<<<<

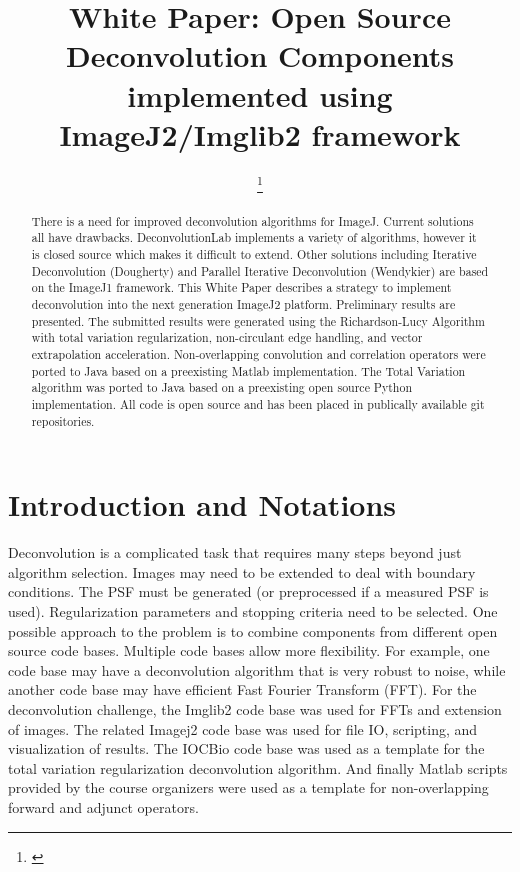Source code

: \documentclass[conference,a4paper]{IEEEtran}
\title{White Paper: Open Source Deconvolution Components implemented
using ImageJ2/Imglib2 framework}
\author{
	\IEEEauthorblockN{
		Brian Northan\IEEEauthorrefmark{1},
	}

	\IEEEauthorblockA{\IEEEauthorrefmark{1} True North Intelligent Algorithms, Guilderland, New York}

	\thanks{\textit{}}
}
\begin{document}
\maketitle

\begin{abstract}
There is a need for improved deconvolution algorithms for ImageJ.
Current solutions all have drawbacks.  DeconvolutionLab implements a
variety of algorithms, however it is closed source which makes it
difficult to extend.  Other solutions including Iterative Deconvolution
(Dougherty) and Parallel Iterative Deconvolution (Wendykier) are based
on the ImageJ1 framework.  This White Paper describes a strategy to
implement deconvolution into the next generation ImageJ2 platform.
Preliminary results are presented.  The submitted results were generated
using the Richardson-Lucy Algorithm with total variation regularization, non-circulant
edge handling, and vector extrapolation acceleration.  Non-overlapping
convolution and correlation operators were ported to Java based on a
preexisting Matlab implementation.  The Total Variation algorithm was
ported to Java based on a preexisting open source Python implementation.
All code is open source and has been placed in publically available git
repositories.  
\end{abstract}


\section{Introduction and Notations}

Deconvolution is a complicated task that requires many steps beyond just algorithm selection.   Images may need to be extended to deal with boundary conditions.  The PSF must be generated (or preprocessed if a measured PSF is used).  Regularization parameters and stopping criteria need to be selected.  One possible approach to the problem is to combine components from different open source code bases.  Multiple code bases allow more flexibility.  For example, one code base may have a deconvolution algorithm that is very robust to noise, while another code base may have efficient Fast Fourier Transform (FFT).  For the deconvolution challenge, the Imglib2 code base \cite{imglib2012} was used for FFTs and extension of images.  The related Imagej2 code base \cite{imagej2013} was used for file IO, scripting, and visualization of results.  The IOCBio \cite{laasmaa2011} code base was used as a template for the total variation regularization deconvolution algorithm.  And finally Matlab scripts provided by the course organizers \cite{vonesch2013} were used as a template for non-overlapping forward and adjunct operators. 
\end{document}
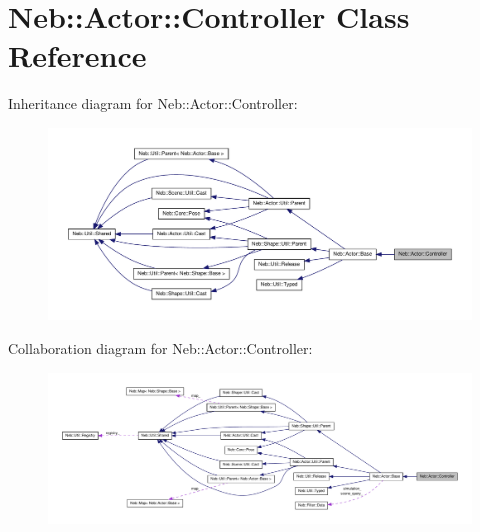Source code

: \hypertarget{classNeb_1_1Actor_1_1Controller}{\section{\-Neb\-:\-:\-Actor\-:\-:\-Controller \-Class \-Reference}
\label{classNeb_1_1Actor_1_1Controller}
}


\-Inheritance diagram for \-Neb\-:\-:\-Actor\-:\-:\-Controller\-:\nopagebreak
\begin{figure}[H]
\begin{center}
\leavevmode
\includegraphics[width=350pt]{classNeb_1_1Actor_1_1Controller__inherit__graph}
\end{center}
\end{figure}


\-Collaboration diagram for \-Neb\-:\-:\-Actor\-:\-:\-Controller\-:\nopagebreak
\begin{figure}[H]
\begin{center}
\leavevmode
\includegraphics[width=350pt]{classNeb_1_1Actor_1_1Controller__coll__graph}
\end{center}
\end{figure}
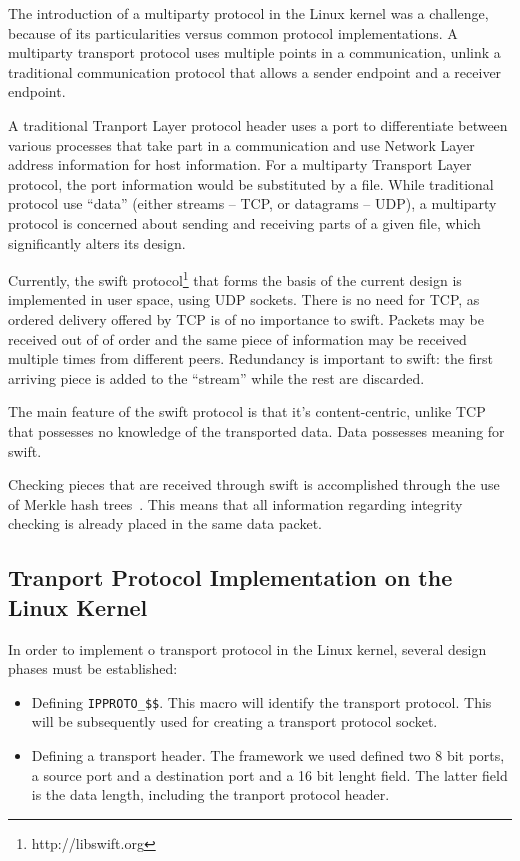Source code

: The introduction of a multiparty protocol in the Linux kernel was a challenge,
because of its particularities versus common protocol implementations. A
multiparty transport protocol uses multiple points in a communication, unlink
a traditional communication protocol that allows a sender endpoint and a
receiver endpoint.

A traditional Tranport Layer protocol header uses a port to differentiate
between various processes that take part in a communication and use Network
Layer address information for host information. For a multiparty Transport
Layer protocol, the port information would be substituted by a file. While
traditional protocol use ``data'' (either streams -- TCP, or datagrams --
UDP), a multiparty protocol is concerned about sending and receiving parts of
a given file, which significantly alters its design.

Currently, the swift protocol\footnote{http://libswift.org} that forms the
basis of the current design is implemented in user space, using UDP sockets.
There is no need for TCP, as ordered delivery offered by TCP is of no
importance to swift.  Packets may be received out of of order and the same
piece of information may be received multiple times from different peers.
Redundancy is important to swift: the first arriving piece is added to the
``stream'' while the rest are discarded.

The main feature of the swift protocol is that it's content-centric, unlike
TCP that possesses no knowledge of the transported data. Data possesses
meaning for swift.

Checking pieces that are received through swift is accomplished through the
use of Merkle hash trees~\cite{TODO}. This means that all information
regarding integrity checking is already placed in the same data packet.


\subsection{Tranport Protocol Implementation on the Linux Kernel}

In order to implement o transport protocol in the Linux kernel, several design
phases must be established:

\begin{itemize}
  \item Defining \texttt{IPPROTO\_\$\$}. This macro will identify the
  transport protocol. This will be subsequently used for creating a transport
  protocol socket.
  \item Defining a transport header. The framework we used defined two 8 bit
  ports, a source port and a destination port and a 16 bit lenght field. The
  latter field is the data length, including the tranport protocol header.
\end{itemize}

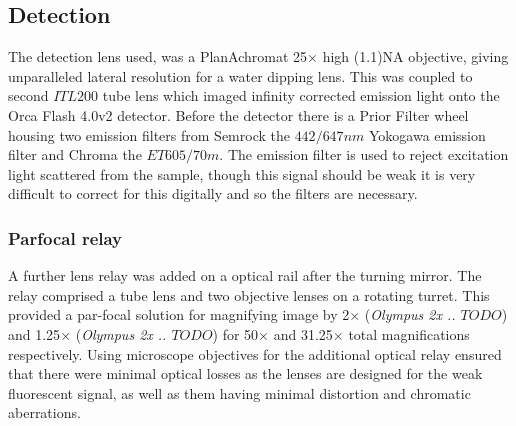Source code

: 
\subsection{Detection}

The detection lens used, was a PlanAchromat \SI{25}{}$\times$ high (\SI{1.1}{})\acrshort{NA} objective, giving unparalleled lateral resolution for a water dipping lens.
This was coupled to second $ITL200$ tube lens which imaged infinity corrected emission light onto the Orca Flash 4.0v2 detector.
Before the detector there is a Prior Filter wheel housing two emission filters from Semrock the $442/647 nm$ Yokogawa emission filter and Chroma the $ET605/70m$.
The emission filter is used to reject excitation light scattered from the sample, though this signal should be weak it is very difficult to correct for this digitally and so the filters are necessary.

\subsubsection{Parfocal relay}

A further lens relay was added on a optical rail after the turning mirror.
The relay comprised a tube lens and two objective lenses on a rotating turret.
This provided a par-focal solution for magnifying image by 2$\times$ (\emph{Olympus 2x .. $TODO$}) and 1.25$\times$ (\emph{Olympus 2x .. $TODO$}) for 50$\times$ and 31.25$\times$ total magnifications respectively.
Using microscope objectives for the additional optical relay ensured that there were minimal optical losses as the lenses are designed for the weak fluorescent signal, as well as them having minimal distortion and chromatic aberrations.

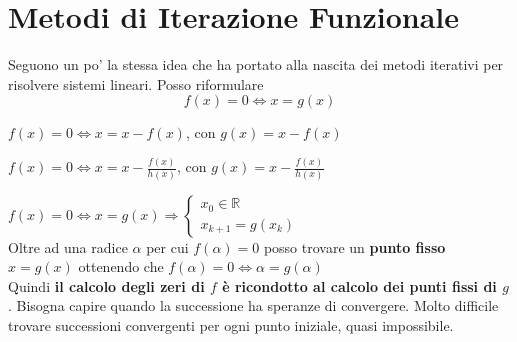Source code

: \documentclass[10pt]{book}
\begin{document}
\section{Metodi di Iterazione Funzionale}
Seguono un po' la stessa idea che ha portato alla nascita dei metodi iterativi per risolvere sistemi lineari. Posso riformulare
$$f(x) = 0 \Leftrightarrow x = g(x)$$
\begin{list}{}{Vari esempi:}
	\item $f(x) = 0 \Leftrightarrow x = x - f(x)$, con $g(x) = x - f(x)$
	\item $f(x) = 0 \Leftrightarrow x = x - \frac{f(x)}{h(x)}$, con $g(x) = x - \frac{f(x)}{h(x)}$
\end{list}
$f(x) = 0 \Leftrightarrow x = g(x) \Rightarrow \left\{\begin{array}{l}
x_0 \in \mathbb{R}\\
x_{k+1} = g(x_k)
\end{array}\right.$\\Oltre ad una radice $\alpha$ per cui $f(\alpha) = 0$ posso trovare un \textbf{punto fisso} $x = g(x)$ ottenendo che $f(\alpha) = 0 \Leftrightarrow \alpha = g(\alpha)$\\Quindi \textbf{il calcolo degli zeri di $f$ è ricondotto al calcolo dei punti fissi di $g$}. Bisogna capire quando la successione ha speranze di convergere. Molto difficile trovare successioni convergenti per ogni punto iniziale, quasi impossibile.
\end{document}
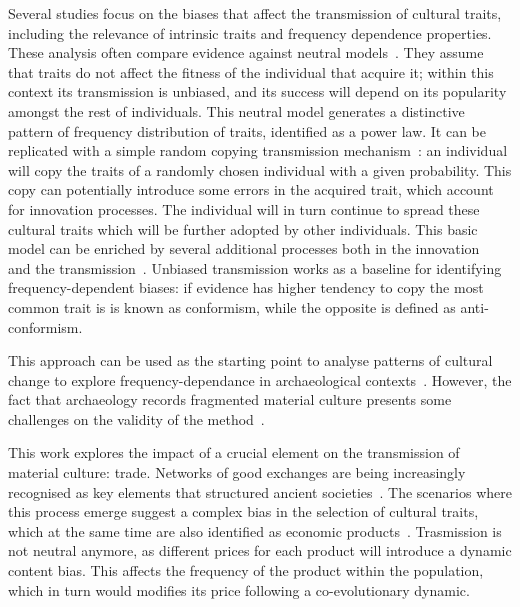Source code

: \documentclass{wscpaperproc}
\begin{document}
Several studies focus on the biases that affect the transmission of cultural traits, including the relevance of intrinsic traits and frequency dependence properties. These analysis often compare evidence against neutral models~. They assume that traits do not affect the fitness of the individual that acquire it; within this context its transmission is unbiased, and its success will depend on its popularity amongst the rest of individuals. This neutral model generates a distinctive pattern of frequency distribution of traits, identified as a power law. It can be replicated with a simple random copying transmission mechanism~: an individual will copy the traits of a randomly chosen individual with a given probability. This copy can potentially introduce some errors in the acquired trait, which account for innovation processes. The individual will in turn continue to spread these cultural traits which will be further adopted by other individuals. This basic model can be enriched by several additional processes both in the innovation~ and the transmission~. Unbiased transmission works as a baseline for identifying frequency-dependent biases: if evidence has higher tendency to copy the most common trait is is known as conformism, while the opposite is defined as anti-conformism.

This approach can be used as the starting point to analyse patterns of cultural change to explore frequency-dependance in archaeological contexts~. However, the fact that archaeology records fragmented material culture presents some challenges on the validity of the method~.

This work explores the impact of a crucial element on the transmission of material culture: trade. Networks of good exchanges are being increasingly recognised as key elements that structured ancient societies~. The scenarios where this process emerge suggest a complex bias in the selection of cultural traits, which at the same time are also identified as economic products~. Trasmission is not neutral anymore, as different prices for each product will introduce a dynamic content bias. This affects the frequency of the product within the population, which in turn would modifies its price following a co-evolutionary dynamic.
\end{document}
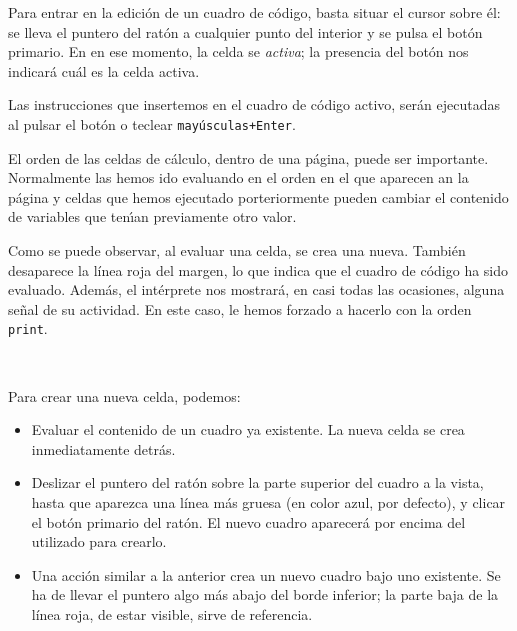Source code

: \noindent\begin{minipage}{1\textwidth}
\indentar Para entrar en la edición de un cuadro de código, basta
situar el cursor sobre él: se lleva el puntero del ratón a cualquier punto del
interior y se pulsa el botón primario. En en ese momento, la celda se
\emph{activa}; la presencia del botón  nos indicará cuál es la
celda activa.
          
\end{minipage}



\noindent\begin{minipage}{1\textwidth}
Las instrucciones que insertemos en el cuadro de código activo, serán
ejecutadas al pulsar el botón  o teclear
\texttt{mayúsculas+Enter}. 

\end{minipage}

El orden de las celdas de c\'alculo, dentro de una p\'agina, puede ser
importante. Normalmente las hemos ido evaluando en el orden en el que aparecen
an la p\'agina y celdas que hemos ejecutado porteriormente pueden cambiar el
contenido de variables que ten\'{\i}an previamente otro valor. 

Como se puede observar, al evaluar una celda, se crea una nueva.
También
desaparece la línea roja del margen, lo que indica que el cuadro de código ha
sido evaluado. Además, el intérprete nos mostrará, en casi todas las ocasiones,
alguna señal de su actividad. En este caso, le hemos forzado a hacerlo con la
orden \lstinline|print|.

\

\pagebreak[3]

\noindent\begin{minipage}{1\textwidth}
Para crear una nueva celda, podemos:
\begin{itemize}
 \item Evaluar el contenido de un cuadro ya existente. La nueva celda se crea
inmediatamente detrás.

\item Deslizar el puntero del ratón sobre la parte superior del
cuadro a la vista, hasta que aparezca una línea más gruesa (en color azul, por
defecto), y clicar el botón primario del ratón. El nuevo cuadro aparecerá por
encima del utilizado para crearlo.


\item Una acción similar a la anterior crea un nuevo cuadro  bajo uno
existente.
Se ha de llevar el puntero algo más abajo del borde inferior; la parte baja
de la línea roja, de estar visible, sirve de referencia.

\end{itemize}
\end{minipage}


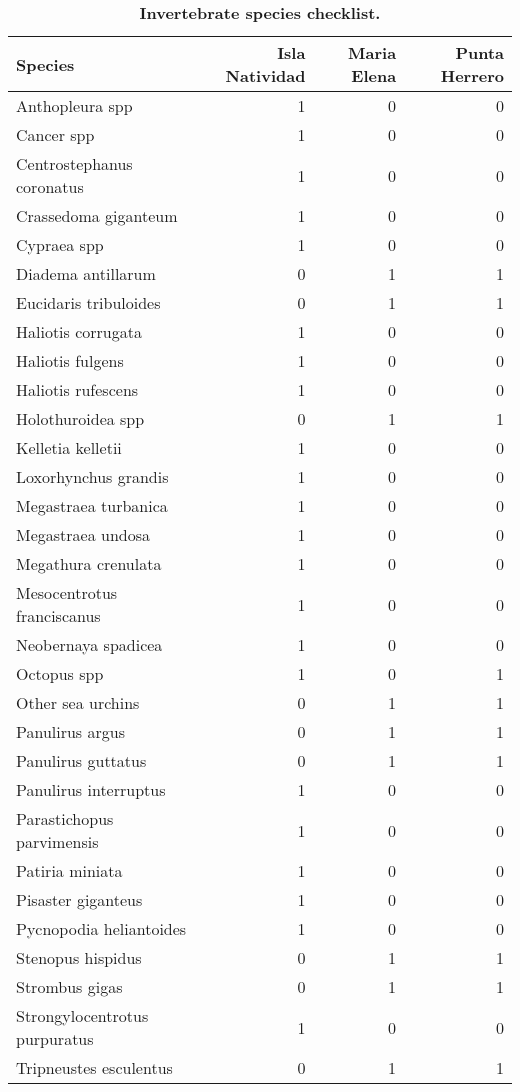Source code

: \begin{table}[t]

\caption{\label{tab:}{\bf Invertebrate species checklist.}}
\centering
\begin{tabular}{lrrr}
\toprule
Species & Isla Natividad & Maria Elena & Punta Herrero\\
\midrule
Anthopleura spp & 1 & 0 & 0\\
Cancer spp & 1 & 0 & 0\\
Centrostephanus coronatus & 1 & 0 & 0\\
Crassedoma giganteum & 1 & 0 & 0\\
Cypraea spp & 1 & 0 & 0\\
\addlinespace
Diadema antillarum & 0 & 1 & 1\\
Eucidaris tribuloides & 0 & 1 & 1\\
Haliotis corrugata & 1 & 0 & 0\\
Haliotis fulgens & 1 & 0 & 0\\
Haliotis rufescens & 1 & 0 & 0\\
\addlinespace
Holothuroidea spp & 0 & 1 & 1\\
Kelletia kelletii & 1 & 0 & 0\\
Loxorhynchus grandis & 1 & 0 & 0\\
Megastraea turbanica & 1 & 0 & 0\\
Megastraea undosa & 1 & 0 & 0\\
\addlinespace
Megathura crenulata & 1 & 0 & 0\\
Mesocentrotus franciscanus & 1 & 0 & 0\\
Neobernaya spadicea & 1 & 0 & 0\\
Octopus spp & 1 & 0 & 1\\
Other sea urchins & 0 & 1 & 1\\
\addlinespace
Panulirus argus & 0 & 1 & 1\\
Panulirus guttatus & 0 & 1 & 1\\
Panulirus interruptus & 1 & 0 & 0\\
Parastichopus parvimensis & 1 & 0 & 0\\
Patiria miniata & 1 & 0 & 0\\
\addlinespace
Pisaster giganteus & 1 & 0 & 0\\
Pycnopodia heliantoides & 1 & 0 & 0\\
Stenopus hispidus & 0 & 1 & 1\\
Strombus gigas & 0 & 1 & 1\\
Strongylocentrotus purpuratus & 1 & 0 & 0\\
\addlinespace
Tripneustes esculentus & 0 & 1 & 1\\
\bottomrule
\end{tabular}
\end{table}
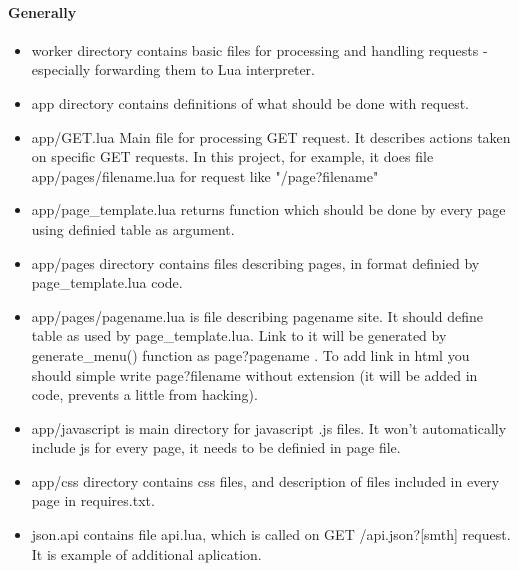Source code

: \documentclass[a4paper]{article}
\begin{document}
\paragraph{Generally}
	\begin{itemize}
		\item{worker} directory contains basic files for processing and 
handling requests - especially forwarding them to Lua interpreter.
		\item{app} directory contains definitions of what should be done
with request.
		\item{app/GET.lua} Main file for processing GET request. It
describes actions taken on specific GET requests. In this project, for
example, it does file app/pages/filename.lua for request like
"/page?filename"
		\item{app/page\_template.lua} returns function which should be done
by every page using definied table as argument.
		\item{app/pages} directory contains files describing pages, in
format definied by page\_template.lua code.
		\item{app/pages/pagename.lua} is file describing pagename site.
It should define table as used by page\_template.lua. Link to it will be
generated by generate\_menu() function as page?pagename . 
To add link in html you should simple write page?filename without
extension (it will be added in code, prevents a little from hacking).
		\item{app/javascript} is main directory for javascript .js files.
It won't automatically include js for every page, it needs to be definied
in page file.
		\item{app/css} directory contains css files, and description of
files included in every page in requires.txt.
		\item{json.api} contains file api.lua, which is called on GET
/api.json?[smth] request. It is example of additional aplication.
	\end{itemize}
\end{document}
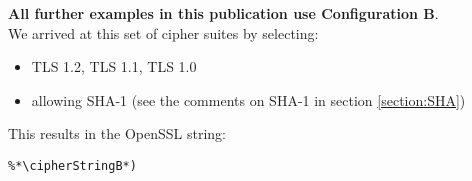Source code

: \textbf{All further examples in this publication use Configuration B}.\\

We arrived at this set of cipher suites by selecting:

\begin{itemize}
  \item TLS 1.2, TLS 1.1, TLS 1.0
  \item allowing SHA-1 (see the comments on SHA-1 in section \ref{section:SHA})
\end{itemize}

This results in the OpenSSL string:

\begin{lstlisting}
%*\cipherStringB*)
\end{lstlisting}

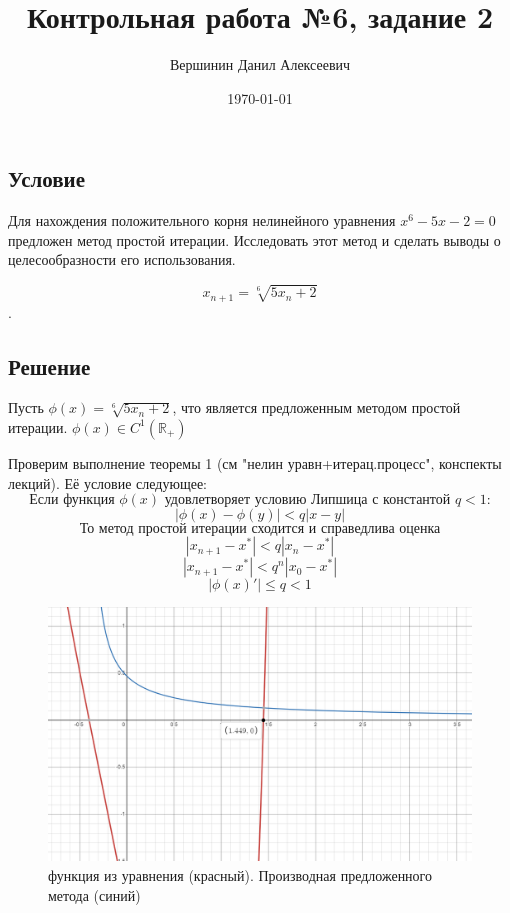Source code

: \documentclass{article}
\title{\vspace{-1cm}Контрольная работа №6, задание 2}
\author{Вершинин Данил Алексеевич}
\date{\today}
\begin{document}
	\maketitle
	\subsection{Условие}
	Для нахождения положительного корня нелинейного уравнения $x^6-5x-2=0$ предложен метод простой итерации. Исследовать этот метод и сделать выводы о целесообразности его использования.
	
	$$x_{n+1} = \sqrt[6]{5x_n+2}$$.
	\subsection{Решение}
	Пусть $\phi (x) = \sqrt[6]{5x_n+2}$, что является предложенным методом простой итерации. $\phi(x)\in C^1(\mathbb{R_+})$\newline
	\begin{mdframed}
		Проверим выполнение теоремы 1 (см "нелин уравн+итерац.процесс", конспекты лекций). Её условие следующее:
		\[\text{Если функция $\phi(x)$ удовлетворяет условию Липшица с константой $q<1$:}\]
		\[|\phi(x) - \phi(y)|<q|x-y|\]
		\[\text{То метод простой итерации сходится и справедлива оценка}\]
		\[|x_{n+1} - x^*| < q|x_n-x^*|\]
		\[|x_{n+1} - x^*| < q^n|x_0-x^*|\]
		\[|\phi(x)'| \le q < 1\]
	\end{mdframed}
	\begin{figure}[h]
		\centering
		\includegraphics[width=150mm,scale=0.6]{iterations2_1.png}
		\caption{функция из уравнения (красный). Производная предложенного метода (синий)}
	\end{figure}
	
\end{document}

>>>>

Look through the data above. Copy every line with the string "IEEEauthorrefmark" in it.

		Brian Northan\IEEEauthorrefmark{1},
	\IEEEauthorblockA{\IEEEauthorrefmark{1} True North Intelligent Algorithms, Guilderland, New York}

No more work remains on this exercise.